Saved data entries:
- - -

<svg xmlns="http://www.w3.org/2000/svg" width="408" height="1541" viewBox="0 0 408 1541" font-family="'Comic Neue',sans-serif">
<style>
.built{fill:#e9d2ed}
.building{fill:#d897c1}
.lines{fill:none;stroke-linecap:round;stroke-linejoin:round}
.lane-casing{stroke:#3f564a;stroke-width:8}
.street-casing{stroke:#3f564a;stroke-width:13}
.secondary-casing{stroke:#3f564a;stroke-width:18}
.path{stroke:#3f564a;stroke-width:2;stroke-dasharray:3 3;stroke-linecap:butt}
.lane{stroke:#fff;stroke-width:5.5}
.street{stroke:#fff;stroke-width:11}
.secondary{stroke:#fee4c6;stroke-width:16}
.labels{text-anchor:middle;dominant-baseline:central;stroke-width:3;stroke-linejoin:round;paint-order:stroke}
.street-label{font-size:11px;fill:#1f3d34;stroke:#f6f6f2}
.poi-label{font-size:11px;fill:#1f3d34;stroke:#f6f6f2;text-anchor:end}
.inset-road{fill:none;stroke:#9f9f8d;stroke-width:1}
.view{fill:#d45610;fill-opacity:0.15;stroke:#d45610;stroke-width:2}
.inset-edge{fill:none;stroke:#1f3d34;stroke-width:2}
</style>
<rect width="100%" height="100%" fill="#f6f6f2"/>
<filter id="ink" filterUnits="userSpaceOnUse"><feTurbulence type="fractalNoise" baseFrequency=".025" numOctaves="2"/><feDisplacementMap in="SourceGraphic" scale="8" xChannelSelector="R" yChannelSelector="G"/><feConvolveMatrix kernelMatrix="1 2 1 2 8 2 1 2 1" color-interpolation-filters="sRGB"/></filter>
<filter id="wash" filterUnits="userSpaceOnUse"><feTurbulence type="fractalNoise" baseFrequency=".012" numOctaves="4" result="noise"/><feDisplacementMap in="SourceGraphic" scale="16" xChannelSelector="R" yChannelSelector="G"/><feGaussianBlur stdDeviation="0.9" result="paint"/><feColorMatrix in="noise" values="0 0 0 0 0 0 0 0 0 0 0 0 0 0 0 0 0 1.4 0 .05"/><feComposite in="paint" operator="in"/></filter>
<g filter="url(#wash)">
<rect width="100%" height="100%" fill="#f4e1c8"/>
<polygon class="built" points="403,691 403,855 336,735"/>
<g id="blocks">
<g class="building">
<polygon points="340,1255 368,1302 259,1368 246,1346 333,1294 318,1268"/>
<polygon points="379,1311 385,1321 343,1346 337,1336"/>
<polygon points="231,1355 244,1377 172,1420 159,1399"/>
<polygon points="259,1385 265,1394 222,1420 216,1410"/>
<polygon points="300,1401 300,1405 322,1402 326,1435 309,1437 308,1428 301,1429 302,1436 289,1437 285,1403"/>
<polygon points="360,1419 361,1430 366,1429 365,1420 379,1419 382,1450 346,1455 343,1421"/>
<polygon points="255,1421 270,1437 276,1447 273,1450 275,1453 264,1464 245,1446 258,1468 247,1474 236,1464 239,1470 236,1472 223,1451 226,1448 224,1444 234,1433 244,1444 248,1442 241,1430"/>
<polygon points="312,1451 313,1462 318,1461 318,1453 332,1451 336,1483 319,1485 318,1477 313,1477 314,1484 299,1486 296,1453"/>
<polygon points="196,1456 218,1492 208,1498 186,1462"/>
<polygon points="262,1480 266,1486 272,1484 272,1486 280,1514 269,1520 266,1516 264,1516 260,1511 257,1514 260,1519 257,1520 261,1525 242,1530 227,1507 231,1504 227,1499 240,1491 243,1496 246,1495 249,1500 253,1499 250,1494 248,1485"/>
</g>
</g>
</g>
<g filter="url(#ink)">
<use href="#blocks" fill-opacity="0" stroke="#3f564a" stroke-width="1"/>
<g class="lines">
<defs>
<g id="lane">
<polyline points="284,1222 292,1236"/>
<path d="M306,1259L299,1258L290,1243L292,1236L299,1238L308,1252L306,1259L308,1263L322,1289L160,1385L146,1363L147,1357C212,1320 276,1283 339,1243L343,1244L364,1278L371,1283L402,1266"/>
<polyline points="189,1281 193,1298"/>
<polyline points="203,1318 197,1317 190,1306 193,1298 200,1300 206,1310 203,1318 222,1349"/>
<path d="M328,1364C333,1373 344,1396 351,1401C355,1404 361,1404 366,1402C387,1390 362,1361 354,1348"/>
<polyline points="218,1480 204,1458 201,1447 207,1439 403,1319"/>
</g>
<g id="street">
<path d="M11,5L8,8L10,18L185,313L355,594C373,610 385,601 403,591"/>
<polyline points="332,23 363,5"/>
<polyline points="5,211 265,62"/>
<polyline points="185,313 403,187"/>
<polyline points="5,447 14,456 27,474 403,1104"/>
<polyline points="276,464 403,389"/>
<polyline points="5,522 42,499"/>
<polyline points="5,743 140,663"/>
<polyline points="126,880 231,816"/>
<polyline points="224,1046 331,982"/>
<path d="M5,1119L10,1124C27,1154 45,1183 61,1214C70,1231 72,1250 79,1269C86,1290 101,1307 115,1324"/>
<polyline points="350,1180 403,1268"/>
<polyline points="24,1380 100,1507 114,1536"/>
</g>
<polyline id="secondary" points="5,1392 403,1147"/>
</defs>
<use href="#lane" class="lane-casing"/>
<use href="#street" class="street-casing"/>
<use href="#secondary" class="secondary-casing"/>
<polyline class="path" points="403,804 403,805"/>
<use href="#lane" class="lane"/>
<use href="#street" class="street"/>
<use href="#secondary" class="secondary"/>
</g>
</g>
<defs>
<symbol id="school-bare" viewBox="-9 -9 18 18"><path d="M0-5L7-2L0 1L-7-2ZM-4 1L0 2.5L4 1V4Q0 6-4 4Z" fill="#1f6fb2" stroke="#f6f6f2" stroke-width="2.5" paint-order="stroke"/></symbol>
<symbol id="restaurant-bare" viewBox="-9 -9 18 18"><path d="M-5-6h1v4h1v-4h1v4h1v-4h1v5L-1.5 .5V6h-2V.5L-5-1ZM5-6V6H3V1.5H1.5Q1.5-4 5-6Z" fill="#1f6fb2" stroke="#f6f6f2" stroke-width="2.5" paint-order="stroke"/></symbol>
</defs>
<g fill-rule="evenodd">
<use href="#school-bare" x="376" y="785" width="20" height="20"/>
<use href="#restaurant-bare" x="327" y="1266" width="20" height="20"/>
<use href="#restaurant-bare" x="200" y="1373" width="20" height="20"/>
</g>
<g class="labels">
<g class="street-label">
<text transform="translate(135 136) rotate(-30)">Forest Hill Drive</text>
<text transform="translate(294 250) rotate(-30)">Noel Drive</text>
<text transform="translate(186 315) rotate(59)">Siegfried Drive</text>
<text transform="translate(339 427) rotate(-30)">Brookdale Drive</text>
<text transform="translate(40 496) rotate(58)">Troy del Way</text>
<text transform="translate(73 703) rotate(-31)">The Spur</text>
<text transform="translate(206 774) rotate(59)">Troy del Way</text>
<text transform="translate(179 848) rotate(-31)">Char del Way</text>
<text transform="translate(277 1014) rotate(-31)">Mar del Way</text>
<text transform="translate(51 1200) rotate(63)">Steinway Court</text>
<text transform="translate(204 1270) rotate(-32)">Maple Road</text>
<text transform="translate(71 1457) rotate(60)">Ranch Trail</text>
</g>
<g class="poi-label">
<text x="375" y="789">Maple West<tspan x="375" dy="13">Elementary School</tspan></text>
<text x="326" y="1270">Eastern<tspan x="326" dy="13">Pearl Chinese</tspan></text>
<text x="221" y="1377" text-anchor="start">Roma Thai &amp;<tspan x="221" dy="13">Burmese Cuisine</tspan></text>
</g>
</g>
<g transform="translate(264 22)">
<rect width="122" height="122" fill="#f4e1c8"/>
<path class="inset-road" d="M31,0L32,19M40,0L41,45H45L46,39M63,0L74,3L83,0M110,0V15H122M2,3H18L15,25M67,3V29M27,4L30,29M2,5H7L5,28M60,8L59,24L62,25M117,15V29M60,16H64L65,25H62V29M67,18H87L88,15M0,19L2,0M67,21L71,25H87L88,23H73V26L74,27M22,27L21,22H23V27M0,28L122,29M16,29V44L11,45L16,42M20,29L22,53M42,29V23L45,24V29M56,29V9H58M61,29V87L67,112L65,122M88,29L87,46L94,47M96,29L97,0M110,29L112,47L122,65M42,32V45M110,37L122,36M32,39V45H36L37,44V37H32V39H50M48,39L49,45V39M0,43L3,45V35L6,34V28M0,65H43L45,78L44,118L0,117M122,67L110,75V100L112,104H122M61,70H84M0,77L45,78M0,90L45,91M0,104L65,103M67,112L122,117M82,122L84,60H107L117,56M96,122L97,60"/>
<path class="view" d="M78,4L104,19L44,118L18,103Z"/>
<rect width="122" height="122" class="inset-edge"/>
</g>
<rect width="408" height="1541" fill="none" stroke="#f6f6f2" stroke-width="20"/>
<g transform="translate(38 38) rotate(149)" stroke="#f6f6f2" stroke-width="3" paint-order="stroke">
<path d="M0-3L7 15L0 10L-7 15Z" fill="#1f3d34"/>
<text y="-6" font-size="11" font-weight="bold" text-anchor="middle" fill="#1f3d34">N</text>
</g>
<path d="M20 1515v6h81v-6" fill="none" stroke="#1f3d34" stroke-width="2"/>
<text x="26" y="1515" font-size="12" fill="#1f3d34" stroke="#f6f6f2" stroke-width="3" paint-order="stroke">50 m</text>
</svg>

- - -

▶ [TASK REQUIREMENTS] Above are some records; copy each line there that contains "filterUnits".

▶ [TASK OUTPUT]
<filter id="ink" filterUnits="userSpaceOnUse"><feTurbulence type="fractalNoise" baseFrequency=".025" numOctaves="2"/><feDisplacementMap in="SourceGraphic" scale="8" xChannelSelector="R" yChannelSelector="G"/><feConvolveMatrix kernelMatrix="1 2 1 2 8 2 1 2 1" color-interpolation-filters="sRGB"/></filter>
<filter id="wash" filterUnits="userSpaceOnUse"><feTurbulence type="fractalNoise" baseFrequency=".012" numOctaves="4" result="noise"/><feDisplacementMap in="SourceGraphic" scale="16" xChannelSelector="R" yChannelSelector="G"/><feGaussianBlur stdDeviation="0.9" result="paint"/><feColorMatrix in="noise" values="0 0 0 0 0 0 0 0 0 0 0 0 0 0 0 0 0 1.4 0 .05"/><feComposite in="paint" operator="in"/></filter>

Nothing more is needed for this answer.